» Your objective
Write out, word for word, every line in the data below from the one containing "End Poverty? In This Card" to the one containing "special envoy for", both of them included.

» Data supplied
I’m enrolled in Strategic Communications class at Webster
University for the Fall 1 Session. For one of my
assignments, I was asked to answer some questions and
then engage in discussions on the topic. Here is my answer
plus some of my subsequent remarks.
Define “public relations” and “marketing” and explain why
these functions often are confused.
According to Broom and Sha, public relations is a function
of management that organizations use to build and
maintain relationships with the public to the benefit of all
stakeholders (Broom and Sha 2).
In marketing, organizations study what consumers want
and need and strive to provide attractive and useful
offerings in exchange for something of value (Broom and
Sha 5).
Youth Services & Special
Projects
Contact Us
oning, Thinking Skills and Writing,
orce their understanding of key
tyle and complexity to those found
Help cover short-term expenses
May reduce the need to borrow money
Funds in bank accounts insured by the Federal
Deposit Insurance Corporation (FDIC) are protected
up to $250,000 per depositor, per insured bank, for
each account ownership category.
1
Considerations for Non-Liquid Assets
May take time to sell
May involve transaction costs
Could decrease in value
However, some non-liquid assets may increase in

--

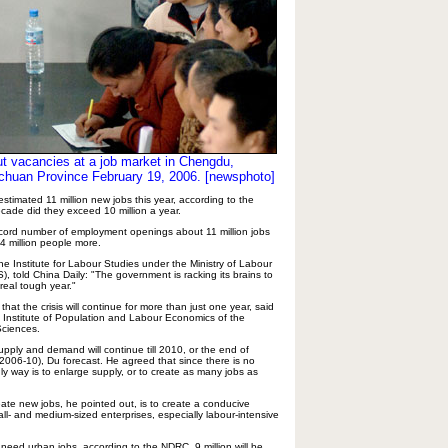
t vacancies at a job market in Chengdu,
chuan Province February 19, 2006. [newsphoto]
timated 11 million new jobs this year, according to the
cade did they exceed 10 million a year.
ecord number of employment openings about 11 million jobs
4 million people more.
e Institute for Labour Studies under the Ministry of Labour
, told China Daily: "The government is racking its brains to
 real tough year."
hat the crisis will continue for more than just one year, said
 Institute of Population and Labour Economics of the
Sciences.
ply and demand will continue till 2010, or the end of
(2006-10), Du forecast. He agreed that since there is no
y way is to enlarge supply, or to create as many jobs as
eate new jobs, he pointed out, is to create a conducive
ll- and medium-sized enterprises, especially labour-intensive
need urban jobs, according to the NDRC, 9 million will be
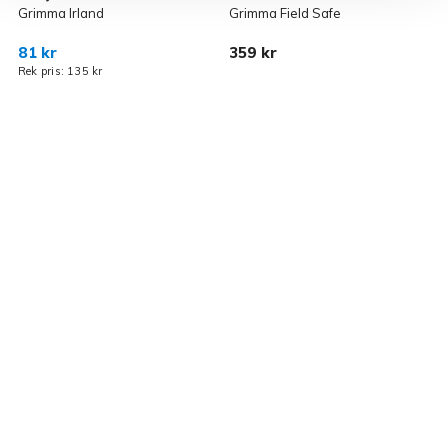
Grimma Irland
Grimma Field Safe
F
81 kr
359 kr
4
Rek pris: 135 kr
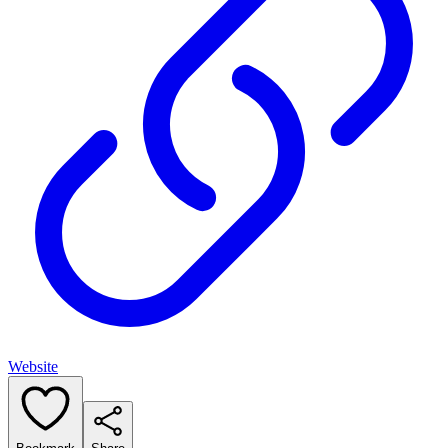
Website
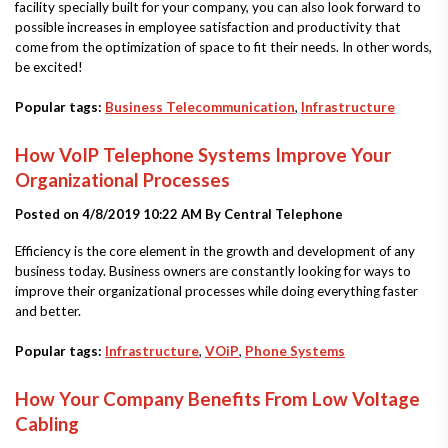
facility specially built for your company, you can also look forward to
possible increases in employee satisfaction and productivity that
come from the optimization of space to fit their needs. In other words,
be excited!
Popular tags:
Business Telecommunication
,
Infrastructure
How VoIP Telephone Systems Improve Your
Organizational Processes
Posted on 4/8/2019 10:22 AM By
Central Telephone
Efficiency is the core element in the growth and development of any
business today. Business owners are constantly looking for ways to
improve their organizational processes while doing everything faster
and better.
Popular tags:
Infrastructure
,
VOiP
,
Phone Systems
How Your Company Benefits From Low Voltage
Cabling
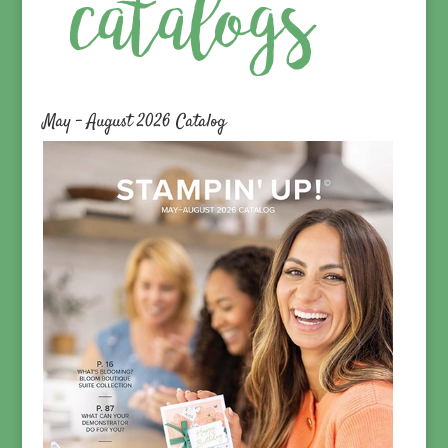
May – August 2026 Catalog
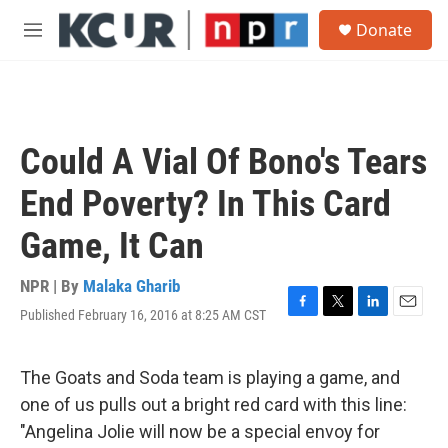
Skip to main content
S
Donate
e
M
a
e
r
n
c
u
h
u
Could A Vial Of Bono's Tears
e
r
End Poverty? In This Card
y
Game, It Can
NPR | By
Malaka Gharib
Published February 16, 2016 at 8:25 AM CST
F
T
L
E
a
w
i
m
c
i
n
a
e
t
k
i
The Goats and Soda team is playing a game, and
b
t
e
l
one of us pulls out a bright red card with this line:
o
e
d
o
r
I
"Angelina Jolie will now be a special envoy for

» Answer box
End Poverty? In This Card
y
Game, It Can
NPR | By
Malaka Gharib
Published February 16, 2016 at 8:25 AM CST
F
T
L
E
a
w
i
m
c
i
n
a
e
t
k
i
The Goats and Soda team is playing a game, and
b
t
e
l
one of us pulls out a bright red card with this line:
o
e
d
o
r
I
"Angelina Jolie will now be a special envoy for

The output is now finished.